* **SUPPLIED PASSAGE**

---+---

I work on the arts and their relation to cognition. I have written on film, fiction, photography and painting. I have recently taken an interest in the aesthetics of the Old Stone Age. My book Imagining and Knowing: the Cognitive Power of Fiction, appeared with Oxford University Press in 2020.

My current big project is a book, Signs of Agency, under contract with Oxford University Press. Here is a brief account of the idea:

It is uncontroversial that artists, crafts people and the rest of us make things which are pleasing or displeasing to the senses, valuable or dis-valuable aesthetically. But what bearing do these actions have on the nature of aesthetic qualities and on our experiences of them? I argue that there is an important class of aesthetic qualities which carry information about those actions, and about the personal qualities which are exercised in performing them. This perceptually encoded information contributes significantly to the experience of those qualities and to the value of the artefacts which possess them. To a considerable extent, we may say, aesthetic cognition is social cognition. I develop this idea within a theory of aesthetic activity which is naturalistic: it aims to cohere with the claims and methods of the empirical sciences.

Part One lays the philosophical foundations by advocating a functionalist account of aesthetic properties that allows us to identify each aesthetic property of an object with some naturalistically acceptable property. Aesthetic artefacts are those which have been so fashioned as to have properties which occupy certain functional roles; it is occupancy of these roles that makes them aesthetic properties. Part Two places the activity of creating and responding to aesthetic artefacts within a theory of human cultural evolution; the theory explains the deep connection between aesthetic pleasure and the signalling and gathering of social information. Part Three develops a view of truth, value and intersubjectivity in aesthetic matters that is responsive to the best evidence we have of actual aesthetic practices. Part Four presents and analyses a range of ways in which predominantly visual aesthetic artefacts serve to convey information about their makers. It explains some of the cognitive and perceptual mechanisms by which this is done and shows how these various mechanisms modulate the qualities of aesthetic experience and the contents of aesthetic judgements.

---+---

* **SUPPLIED ENTRIES**
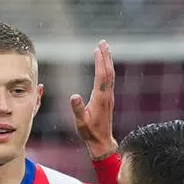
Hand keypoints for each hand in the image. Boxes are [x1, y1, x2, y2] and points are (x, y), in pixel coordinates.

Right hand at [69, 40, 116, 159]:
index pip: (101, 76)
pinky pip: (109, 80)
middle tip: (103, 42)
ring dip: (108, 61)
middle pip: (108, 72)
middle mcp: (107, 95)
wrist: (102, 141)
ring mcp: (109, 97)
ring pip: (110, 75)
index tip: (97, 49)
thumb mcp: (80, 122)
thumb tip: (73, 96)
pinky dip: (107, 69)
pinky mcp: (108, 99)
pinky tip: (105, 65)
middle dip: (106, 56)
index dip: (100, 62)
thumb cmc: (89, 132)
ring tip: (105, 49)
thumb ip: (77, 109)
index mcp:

---+---

* **WHAT THIS EXERCISE ASKS**
- a) Say whether each statement agrees with the research statement, answering yes or no and quoting the deciding words: (i) Imagining and Knowing was published by Oxford University Press in 2020. (ii) Signs of Agency has already been published. (iii) Part Two of Signs of Agency places aesthetic activity within a theory of human cultural evolution.
- b) In the research statement, which part of Signs of Agency develops a view of truth, value and intersubjectivity in aesthetic matters?
- c) According to the research statement, why is the theory of aesthetic activity in Signs of Agency described as naturalistic?
The lines have nothing to do with the research statement.

* **SOLUTIONS**
- a)
(i) Yes: "My book Imagining and Knowing: the Cognitive Power of Fiction, appeared with Oxford University Press in 2020."
(ii) No: "under contract with Oxford University Press."
(iii) Yes: "Part Two places the activity of creating and responding to aesthetic artefacts within a theory of human cultural evolution."

- b) Part Three.

- c) It is naturalistic because it aims to cohere with the claims and methods of the empirical sciences.